** What is needed **
Pictures do not belong in the copy; restate the records below word for word.

━━━━━ Records for the task

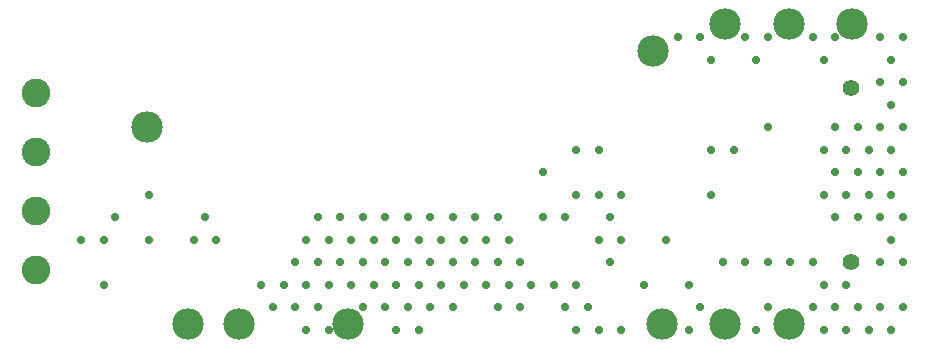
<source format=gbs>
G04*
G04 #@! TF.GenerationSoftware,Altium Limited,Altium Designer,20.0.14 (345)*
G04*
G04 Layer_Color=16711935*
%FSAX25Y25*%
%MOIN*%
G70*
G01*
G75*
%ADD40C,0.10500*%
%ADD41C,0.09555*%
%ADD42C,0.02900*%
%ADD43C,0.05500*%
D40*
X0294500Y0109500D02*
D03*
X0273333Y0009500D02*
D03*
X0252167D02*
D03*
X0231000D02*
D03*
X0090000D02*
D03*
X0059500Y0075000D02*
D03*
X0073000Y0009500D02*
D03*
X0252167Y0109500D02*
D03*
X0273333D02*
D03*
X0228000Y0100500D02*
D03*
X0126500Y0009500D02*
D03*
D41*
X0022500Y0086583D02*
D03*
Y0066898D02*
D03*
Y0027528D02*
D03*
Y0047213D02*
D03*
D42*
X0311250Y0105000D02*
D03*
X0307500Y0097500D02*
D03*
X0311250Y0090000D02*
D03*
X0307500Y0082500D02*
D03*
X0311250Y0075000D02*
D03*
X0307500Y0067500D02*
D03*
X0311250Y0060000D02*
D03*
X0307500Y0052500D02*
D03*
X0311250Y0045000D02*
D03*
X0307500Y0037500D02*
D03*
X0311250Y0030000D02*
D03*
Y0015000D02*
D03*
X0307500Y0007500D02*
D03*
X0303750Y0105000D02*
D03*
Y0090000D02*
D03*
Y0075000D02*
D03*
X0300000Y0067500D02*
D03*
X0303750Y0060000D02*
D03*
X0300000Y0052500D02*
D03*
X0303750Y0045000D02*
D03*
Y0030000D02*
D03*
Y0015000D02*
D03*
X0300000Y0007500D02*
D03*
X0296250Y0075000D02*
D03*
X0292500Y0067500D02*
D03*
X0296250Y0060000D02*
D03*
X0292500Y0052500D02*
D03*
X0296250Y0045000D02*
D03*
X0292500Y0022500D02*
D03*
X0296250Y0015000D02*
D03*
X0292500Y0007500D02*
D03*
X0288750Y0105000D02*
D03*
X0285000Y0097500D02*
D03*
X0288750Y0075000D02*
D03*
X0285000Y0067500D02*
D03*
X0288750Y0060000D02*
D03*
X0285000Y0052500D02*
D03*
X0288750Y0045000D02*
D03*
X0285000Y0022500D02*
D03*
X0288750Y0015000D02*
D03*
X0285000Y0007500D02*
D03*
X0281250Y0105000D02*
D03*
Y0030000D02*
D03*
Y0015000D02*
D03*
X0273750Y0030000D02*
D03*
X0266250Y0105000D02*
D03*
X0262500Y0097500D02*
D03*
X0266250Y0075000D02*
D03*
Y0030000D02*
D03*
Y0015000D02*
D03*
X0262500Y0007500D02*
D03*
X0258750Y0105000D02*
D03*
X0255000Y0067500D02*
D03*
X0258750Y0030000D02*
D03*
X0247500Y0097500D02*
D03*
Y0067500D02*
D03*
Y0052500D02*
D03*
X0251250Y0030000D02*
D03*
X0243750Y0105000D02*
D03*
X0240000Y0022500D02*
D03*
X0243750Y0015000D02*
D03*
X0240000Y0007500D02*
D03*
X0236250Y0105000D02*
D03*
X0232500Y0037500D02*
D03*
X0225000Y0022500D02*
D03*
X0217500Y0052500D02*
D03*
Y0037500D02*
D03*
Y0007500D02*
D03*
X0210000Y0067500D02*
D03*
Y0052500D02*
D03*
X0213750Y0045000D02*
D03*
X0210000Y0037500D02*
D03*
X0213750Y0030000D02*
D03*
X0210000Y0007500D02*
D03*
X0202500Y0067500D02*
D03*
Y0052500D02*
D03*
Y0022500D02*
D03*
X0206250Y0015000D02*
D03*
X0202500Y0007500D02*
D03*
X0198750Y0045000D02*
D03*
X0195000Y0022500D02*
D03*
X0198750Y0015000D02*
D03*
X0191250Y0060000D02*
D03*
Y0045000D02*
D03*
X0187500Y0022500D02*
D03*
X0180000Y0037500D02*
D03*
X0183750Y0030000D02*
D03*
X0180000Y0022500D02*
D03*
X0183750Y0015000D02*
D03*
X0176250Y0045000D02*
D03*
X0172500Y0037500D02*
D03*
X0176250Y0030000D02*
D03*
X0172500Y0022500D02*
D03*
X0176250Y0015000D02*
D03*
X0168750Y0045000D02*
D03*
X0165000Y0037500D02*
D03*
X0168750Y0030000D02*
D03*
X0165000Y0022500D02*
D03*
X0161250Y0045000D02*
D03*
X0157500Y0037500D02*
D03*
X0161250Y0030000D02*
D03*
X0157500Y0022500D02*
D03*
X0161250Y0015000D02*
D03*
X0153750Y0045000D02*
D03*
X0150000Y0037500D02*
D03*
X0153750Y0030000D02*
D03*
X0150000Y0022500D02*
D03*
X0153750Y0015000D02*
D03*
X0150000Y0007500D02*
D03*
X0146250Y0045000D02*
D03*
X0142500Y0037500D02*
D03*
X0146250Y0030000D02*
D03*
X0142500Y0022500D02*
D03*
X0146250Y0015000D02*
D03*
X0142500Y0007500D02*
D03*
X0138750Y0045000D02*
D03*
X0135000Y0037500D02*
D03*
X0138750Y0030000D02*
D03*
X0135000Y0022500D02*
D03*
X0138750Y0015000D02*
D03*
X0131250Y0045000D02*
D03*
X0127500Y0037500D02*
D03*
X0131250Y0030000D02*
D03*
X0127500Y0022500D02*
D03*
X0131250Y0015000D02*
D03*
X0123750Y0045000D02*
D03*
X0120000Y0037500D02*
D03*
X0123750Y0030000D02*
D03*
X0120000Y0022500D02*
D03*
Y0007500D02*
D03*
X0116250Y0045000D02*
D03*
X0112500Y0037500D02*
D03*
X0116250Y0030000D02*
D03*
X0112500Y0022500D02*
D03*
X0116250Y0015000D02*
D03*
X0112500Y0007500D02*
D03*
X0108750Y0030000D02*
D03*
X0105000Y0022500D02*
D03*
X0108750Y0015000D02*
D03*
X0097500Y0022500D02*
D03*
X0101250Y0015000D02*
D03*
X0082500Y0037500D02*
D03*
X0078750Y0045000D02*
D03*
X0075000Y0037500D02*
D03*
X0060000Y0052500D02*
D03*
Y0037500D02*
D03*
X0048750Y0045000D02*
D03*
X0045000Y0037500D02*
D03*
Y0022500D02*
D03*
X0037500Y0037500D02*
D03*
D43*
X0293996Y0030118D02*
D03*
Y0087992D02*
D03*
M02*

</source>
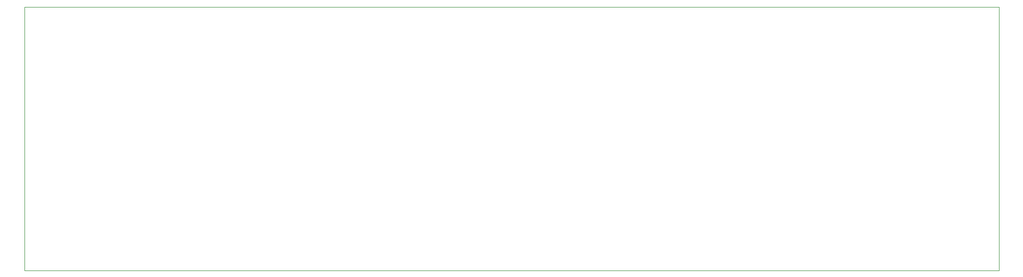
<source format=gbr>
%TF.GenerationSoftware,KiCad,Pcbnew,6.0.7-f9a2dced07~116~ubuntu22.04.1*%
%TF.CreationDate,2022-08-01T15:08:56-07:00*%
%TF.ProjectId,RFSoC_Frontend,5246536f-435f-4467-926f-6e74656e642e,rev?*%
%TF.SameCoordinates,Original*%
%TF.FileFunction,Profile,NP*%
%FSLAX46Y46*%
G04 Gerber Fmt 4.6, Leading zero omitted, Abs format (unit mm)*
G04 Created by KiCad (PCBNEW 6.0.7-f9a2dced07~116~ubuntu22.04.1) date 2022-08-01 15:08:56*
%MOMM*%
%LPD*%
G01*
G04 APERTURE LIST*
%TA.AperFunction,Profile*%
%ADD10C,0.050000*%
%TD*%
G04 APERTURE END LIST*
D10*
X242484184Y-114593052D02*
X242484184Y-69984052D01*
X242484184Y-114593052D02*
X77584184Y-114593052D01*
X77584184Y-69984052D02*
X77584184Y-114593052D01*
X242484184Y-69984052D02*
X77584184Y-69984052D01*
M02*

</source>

━━━━━━━━━━

** Result below **
<source format=gbs>
G04*
G04 #@! TF.GenerationSoftware,Altium Limited,Altium Designer,20.0.14 (345)*
G04*
G04 Layer_Color=16711935*
%FSAX25Y25*%
%MOIN*%
G70*
G01*
G75*
%ADD40C,0.10500*%
%ADD41C,0.09555*%
%ADD42C,0.02900*%
%ADD43C,0.05500*%
D40*
X0294500Y0109500D02*
D03*
X0273333Y0009500D02*
D03*
X0252167D02*
D03*
X0231000D02*
D03*
X0090000D02*
D03*
X0059500Y0075000D02*
D03*
X0073000Y0009500D02*
D03*
X0252167Y0109500D02*
D03*
X0273333D02*
D03*
X0228000Y0100500D02*
D03*
X0126500Y0009500D02*
D03*
D41*
X0022500Y0086583D02*
D03*
Y0066898D02*
D03*
Y0027528D02*
D03*
Y0047213D02*
D03*
D42*
X0311250Y0105000D02*
D03*
X0307500Y0097500D02*
D03*
X0311250Y0090000D02*
D03*
X0307500Y0082500D02*
D03*
X0311250Y0075000D02*
D03*
X0307500Y0067500D02*
D03*
X0311250Y0060000D02*
D03*
X0307500Y0052500D02*
D03*
X0311250Y0045000D02*
D03*
X0307500Y0037500D02*
D03*
X0311250Y0030000D02*
D03*
Y0015000D02*
D03*
X0307500Y0007500D02*
D03*
X0303750Y0105000D02*
D03*
Y0090000D02*
D03*
Y0075000D02*
D03*
X0300000Y0067500D02*
D03*
X0303750Y0060000D02*
D03*
X0300000Y0052500D02*
D03*
X0303750Y0045000D02*
D03*
Y0030000D02*
D03*
Y0015000D02*
D03*
X0300000Y0007500D02*
D03*
X0296250Y0075000D02*
D03*
X0292500Y0067500D02*
D03*
X0296250Y0060000D02*
D03*
X0292500Y0052500D02*
D03*
X0296250Y0045000D02*
D03*
X0292500Y0022500D02*
D03*
X0296250Y0015000D02*
D03*
X0292500Y0007500D02*
D03*
X0288750Y0105000D02*
D03*
X0285000Y0097500D02*
D03*
X0288750Y0075000D02*
D03*
X0285000Y0067500D02*
D03*
X0288750Y0060000D02*
D03*
X0285000Y0052500D02*
D03*
X0288750Y0045000D02*
D03*
X0285000Y0022500D02*
D03*
X0288750Y0015000D02*
D03*
X0285000Y0007500D02*
D03*
X0281250Y0105000D02*
D03*
Y0030000D02*
D03*
Y0015000D02*
D03*
X0273750Y0030000D02*
D03*
X0266250Y0105000D02*
D03*
X0262500Y0097500D02*
D03*
X0266250Y0075000D02*
D03*
Y0030000D02*
D03*
Y0015000D02*
D03*
X0262500Y0007500D02*
D03*
X0258750Y0105000D02*
D03*
X0255000Y0067500D02*
D03*
X0258750Y0030000D02*
D03*
X0247500Y0097500D02*
D03*
Y0067500D02*
D03*
Y0052500D02*
D03*
X0251250Y0030000D02*
D03*
X0243750Y0105000D02*
D03*
X0240000Y0022500D02*
D03*
X0243750Y0015000D02*
D03*
X0240000Y0007500D02*
D03*
X0236250Y0105000D02*
D03*
X0232500Y0037500D02*
D03*
X0225000Y0022500D02*
D03*
X0217500Y0052500D02*
D03*
Y0037500D02*
D03*
Y0007500D02*
D03*
X0210000Y0067500D02*
D03*
Y0052500D02*
D03*
X0213750Y0045000D02*
D03*
X0210000Y0037500D02*
D03*
X0213750Y0030000D02*
D03*
X0210000Y0007500D02*
D03*
X0202500Y0067500D02*
D03*
Y0052500D02*
D03*
Y0022500D02*
D03*
X0206250Y0015000D02*
D03*
X0202500Y0007500D02*
D03*
X0198750Y0045000D02*
D03*
X0195000Y0022500D02*
D03*
X0198750Y0015000D02*
D03*
X0191250Y0060000D02*
D03*
Y0045000D02*
D03*
X0187500Y0022500D02*
D03*
X0180000Y0037500D02*
D03*
X0183750Y0030000D02*
D03*
X0180000Y0022500D02*
D03*
X0183750Y0015000D02*
D03*
X0176250Y0045000D02*
D03*
X0172500Y0037500D02*
D03*
X0176250Y0030000D02*
D03*
X0172500Y0022500D02*
D03*
X0176250Y0015000D02*
D03*
X0168750Y0045000D02*
D03*
X0165000Y0037500D02*
D03*
X0168750Y0030000D02*
D03*
X0165000Y0022500D02*
D03*
X0161250Y0045000D02*
D03*
X0157500Y0037500D02*
D03*
X0161250Y0030000D02*
D03*
X0157500Y0022500D02*
D03*
X0161250Y0015000D02*
D03*
X0153750Y0045000D02*
D03*
X0150000Y0037500D02*
D03*
X0153750Y0030000D02*
D03*
X0150000Y0022500D02*
D03*
X0153750Y0015000D02*
D03*
X0150000Y0007500D02*
D03*
X0146250Y0045000D02*
D03*
X0142500Y0037500D02*
D03*
X0146250Y0030000D02*
D03*
X0142500Y0022500D02*
D03*
X0146250Y0015000D02*
D03*
X0142500Y0007500D02*
D03*
X0138750Y0045000D02*
D03*
X0135000Y0037500D02*
D03*
X0138750Y0030000D02*
D03*
X0135000Y0022500D02*
D03*
X0138750Y0015000D02*
D03*
X0131250Y0045000D02*
D03*
X0127500Y0037500D02*
D03*
X0131250Y0030000D02*
D03*
X0127500Y0022500D02*
D03*
X0131250Y0015000D02*
D03*
X0123750Y0045000D02*
D03*
X0120000Y0037500D02*
D03*
X0123750Y0030000D02*
D03*
X0120000Y0022500D02*
D03*
Y0007500D02*
D03*
X0116250Y0045000D02*
D03*
X0112500Y0037500D02*
D03*
X0116250Y0030000D02*
D03*
X0112500Y0022500D02*
D03*
X0116250Y0015000D02*
D03*
X0112500Y0007500D02*
D03*
X0108750Y0030000D02*
D03*
X0105000Y0022500D02*
D03*
X0108750Y0015000D02*
D03*
X0097500Y0022500D02*
D03*
X0101250Y0015000D02*
D03*
X0082500Y0037500D02*
D03*
X0078750Y0045000D02*
D03*
X0075000Y0037500D02*
D03*
X0060000Y0052500D02*
D03*
Y0037500D02*
D03*
X0048750Y0045000D02*
D03*
X0045000Y0037500D02*
D03*
Y0022500D02*
D03*
X0037500Y0037500D02*
D03*
D43*
X0293996Y0030118D02*
D03*
Y0087992D02*
D03*
M02*

</source>
<source format=gbr>
%TF.GenerationSoftware,KiCad,Pcbnew,6.0.7-f9a2dced07~116~ubuntu22.04.1*%
%TF.CreationDate,2022-08-01T15:08:56-07:00*%
%TF.ProjectId,RFSoC_Frontend,5246536f-435f-4467-926f-6e74656e642e,rev?*%
%TF.SameCoordinates,Original*%
%TF.FileFunction,Profile,NP*%
%FSLAX46Y46*%
G04 Gerber Fmt 4.6, Leading zero omitted, Abs format (unit mm)*
G04 Created by KiCad (PCBNEW 6.0.7-f9a2dced07~116~ubuntu22.04.1) date 2022-08-01 15:08:56*
%MOMM*%
%LPD*%
G01*
G04 APERTURE LIST*
%TA.AperFunction,Profile*%
%ADD10C,0.050000*%
%TD*%
G04 APERTURE END LIST*
D10*
X242484184Y-114593052D02*
X242484184Y-69984052D01*
X242484184Y-114593052D02*
X77584184Y-114593052D01*
X77584184Y-69984052D02*
X77584184Y-114593052D01*
X242484184Y-69984052D02*
X77584184Y-69984052D01*
M02*

</source>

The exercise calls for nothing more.